Blamestorming will only result in a systemic distrust of specific individuals, while concurrently not moving the problem down a resolution path.
Consider this, a prospect emails a complaint that they are getting bombarded with emails and calls from a sales rep.
Sure you can jump into the CRM and find out who the culprit was, however, that is an internal process, and every second the prospect sits without a response, they come closer to posting a nasty tweet or worse.
- Deal with the Problem ASAP
Find a manager or even another rep and have them reach out directly, apologize, and send a five dollar coffee card.
Simply put – deal with it.
A general rule of thumb, whoever caught the error, fix it and let people know.
“Hey dude, I got your back” is a lot more pleasant and builds esprit de corps far better than, “wow you blew it- again buster!”
Initial fire dealt with, time to find out how the match got ignited.
- Identify the Root Cause
Identifying the source of errors is where management earns their keep.
In this scenario, was the cadence being followed? Does the cadence need to change, does additional training need to be implemented, or was that prospect particularly sensitive?
In any case, this is an excellent topic to bring up with the entire team and discuss what went wrong and what to do moving forward.
- Codify the Error
Here is the key – be sure to list the errors that happen over time and bring them up in your regularly scheduled meetings.
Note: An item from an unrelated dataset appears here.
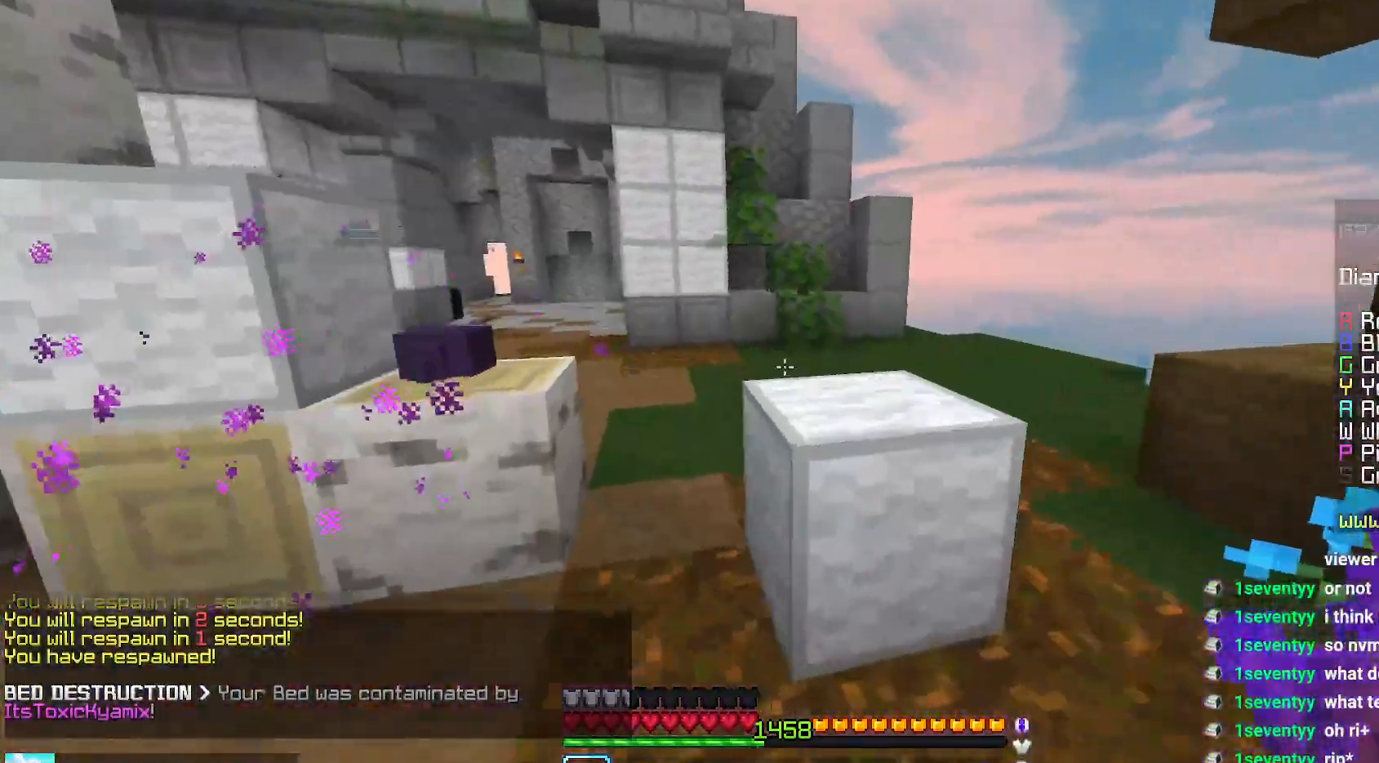
{"keys": ["space", "up"], "mouse": [], "events": [[267, "left", "up"]]}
Having an impromptu meeting for every error does three things.
- First, when the meeting is called, employees will look to finger point and see who is responsible for the current waste of time.
- Second, if an error happens, and a meeting does not occur, it will be considered a minor error, and the same mistake will likely happen again.
- Third, more meetings lead to meeting fatigue. Time is the one commodity nobody can make more of, therefore, meetings should be meaningful.
Having a regularly scheduled meeting to discuss workflows, errors, playbooks etc…ensures errors, omissions, and issues great and small, will be brought up to the broader audience, not just those involved, and dealt with in a teachable environment. It also creates a culture of acceptance and learning.
Once dealt with, playbooks updated, training (if required) implemented, the only issues moving forward will be new errors.
How Boeing Significantly Reduced Error
In 1935, Boeing was trying to sell B-17 bombers to the US military.
They were notoriously difficult to fly and after a fatal crash, Boeing management published a pilot’s preflight checklist to reduce the error rate for complicated tasks, even if routine.
Now pilot checklists are commonplace in the aviation industry, and flying is the safest, most error-free way of travel.
What does this mean for business management?
Herein lies the core of building a successfully managed system and helping a team achieve its goals – provide direction, give a map to help them achieve their goal, and when people falter, use that misstep to tune the system.